● Aim of the exercise
Reproduce every entry below word for word, keeping its markup and line breaks unchanged.

● Working data
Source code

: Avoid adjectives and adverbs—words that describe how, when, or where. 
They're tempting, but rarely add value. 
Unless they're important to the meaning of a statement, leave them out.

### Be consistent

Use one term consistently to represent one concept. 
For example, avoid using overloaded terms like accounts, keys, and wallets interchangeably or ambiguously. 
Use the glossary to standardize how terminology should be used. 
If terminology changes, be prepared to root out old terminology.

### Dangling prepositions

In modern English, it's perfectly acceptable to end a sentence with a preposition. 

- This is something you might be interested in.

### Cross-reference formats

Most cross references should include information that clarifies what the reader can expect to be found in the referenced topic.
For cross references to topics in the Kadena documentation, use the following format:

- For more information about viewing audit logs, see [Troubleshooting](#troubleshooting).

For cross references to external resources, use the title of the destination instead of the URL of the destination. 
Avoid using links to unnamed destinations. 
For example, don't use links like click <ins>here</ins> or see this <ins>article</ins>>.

● Solution to this problem
Source code

: Avoid adjectives and adverbs—words that describe how, when, or where. 
They're tempting, but rarely add value. 
Unless they're important to the meaning of a statement, leave them out.

### Be consistent

Use one term consistently to represent one concept. 
For example, avoid using overloaded terms like accounts, keys, and wallets interchangeably or ambiguously. 
Use the glossary to standardize how terminology should be used. 
If terminology changes, be prepared to root out old terminology.

### Dangling prepositions

In modern English, it's perfectly acceptable to end a sentence with a preposition. 

- This is something you might be interested in.

### Cross-reference formats

Most cross references should include information that clarifies what the reader can expect to be found in the referenced topic.
For cross references to topics in the Kadena documentation, use the following format:

- For more information about viewing audit logs, see [Troubleshooting](#troubleshooting).

For cross references to external resources, use the title of the destination instead of the URL of the destination. 
Avoid using links to unnamed destinations. 
For example, don't use links like click <ins>here</ins> or see this <ins>article</ins>>.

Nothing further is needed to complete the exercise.